(WHAT YOU ARE ASKED TO DO): Every entry that follows should be repeated exactly; drop the images.

(EXTRACTED INFORMATION):
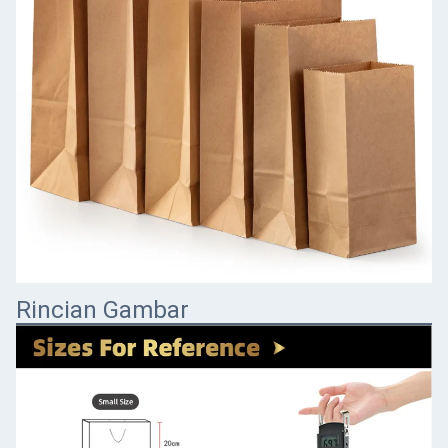
Rincian Gambar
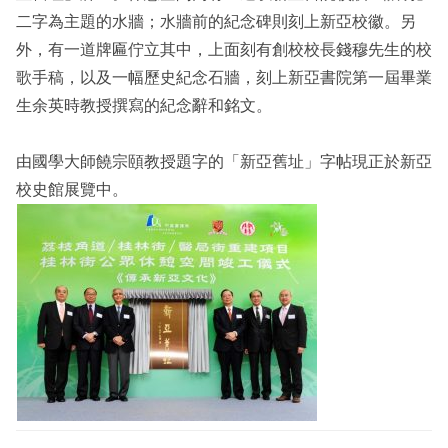
二字為主題的水牆；水牆前的紀念碑則刻上新亞校徽。另
外，有一道牌匾佇立其中，上面刻有創校校長錢穆先生的校
歌手稿，以及一幅歷史紀念石牆，刻上新亞書院第一屆畢業
生余英時教授撰寫的紀念辭和銘文。
由國學大師饒宗頤教授題字的「新亞舊址」字帖現正於新亞
校史館展覽中。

(SOLUTION TO THIS TASK):
Rincian Gambar
二字為主題的水牆；水牆前的紀念碑則刻上新亞校徽。另
外，有一道牌匾佇立其中，上面刻有創校校長錢穆先生的校
歌手稿，以及一幅歷史紀念石牆，刻上新亞書院第一屆畢業
生余英時教授撰寫的紀念辭和銘文。
由國學大師饒宗頤教授題字的「新亞舊址」字帖現正於新亞
校史館展覽中。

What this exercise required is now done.